Manga artist Keiji Nakazawa died of lung cancer on December 19 it was learned on December 25. He was 73. Mr. Nakazawa was best known for “Barefoot Gen,” his manga depicting the life of a boy in Hiroshima after the atomic bombing. A native of Hiroshima’s Naka Ward, Mr. Nakazawa died at 2:10 p.m. at Hiroshima City Hospital. A private family funeral was held on December 21. The chief mourner was Mr. Nakazawa’s wife, Misayo.
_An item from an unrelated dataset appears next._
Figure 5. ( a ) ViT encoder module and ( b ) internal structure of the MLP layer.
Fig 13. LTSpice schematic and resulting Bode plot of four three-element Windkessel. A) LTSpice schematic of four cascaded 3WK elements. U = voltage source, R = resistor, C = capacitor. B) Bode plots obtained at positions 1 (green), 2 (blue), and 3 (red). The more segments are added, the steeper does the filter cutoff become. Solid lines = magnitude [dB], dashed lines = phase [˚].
Mr. Nakazawa was born in what is now Funairi Hon-machi in Naka Ward. At the time of the A-bombing he was 6 years old and on his way to Kanzaki National School, 1.2 km from the hypocenter. He was near the school gate when the bomb was dropped. His father, elder sister and younger brother were killed when their house collapsed on them. He lost his newborn baby sister to malnutrition amid the chaos of postwar Japan.
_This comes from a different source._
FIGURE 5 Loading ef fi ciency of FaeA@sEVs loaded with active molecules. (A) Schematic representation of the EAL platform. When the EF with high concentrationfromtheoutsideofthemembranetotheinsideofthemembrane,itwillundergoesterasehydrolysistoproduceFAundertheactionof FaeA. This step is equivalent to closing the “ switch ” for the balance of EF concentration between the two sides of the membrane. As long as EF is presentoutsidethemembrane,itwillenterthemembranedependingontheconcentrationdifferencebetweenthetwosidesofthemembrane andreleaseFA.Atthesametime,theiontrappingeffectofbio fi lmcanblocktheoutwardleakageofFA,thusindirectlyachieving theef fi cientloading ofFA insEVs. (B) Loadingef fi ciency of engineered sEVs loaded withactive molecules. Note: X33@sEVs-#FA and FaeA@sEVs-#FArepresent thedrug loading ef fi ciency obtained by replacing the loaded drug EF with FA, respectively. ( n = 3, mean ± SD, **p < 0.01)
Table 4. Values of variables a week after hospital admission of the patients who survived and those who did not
Mr. Nakazawa moved to Tokyo in 1961 at the age of 21 with the ambition of becoming a manga artist. In 1966, after his first work was published, his mother died. At the crematorium he found that almost nothing was left of her brittle bones. “Did the A-bomb deprive me even of my mother’s bones?” he thought. Filled with rage at the atomic bomb and the United States for dropping it, he resolved to convey the horrors of the atomic bombing and war through his manga. Not long after that he produced “Struck by Black Rain.”

In 1973 the serialization of “Barefoot Gen” began in the manga magazine “Weekly Shonen Jump.” While Mr. Nakazawa sometimes suspended work on the series, which was based on his own experiences as an atomic bomb survivor, it eventually filled 10 volumes. The main character, Gen, who grows up as a strong boy in Hiroshima after the A-bombing, struck a chord with readers, and the manga was eventually translated into about 20 languages including English and Russian. This fiscal year the Hiroshima Municipal Board of Education adopted “Barefoot Gen” for use in the school system’s peace education curriculum.

In his later years Mr. Nakazawa’s vision deteriorated as the result of cataracts, and in 2009 he gave up writing. After undergoing surgery for lung cancer in 2010, he moved from Tokorozawa in Saitama Prefecture to Hiroshima and put his energy into talking about his A-bomb experiences at elementary schools and other facilities while battling his cancer.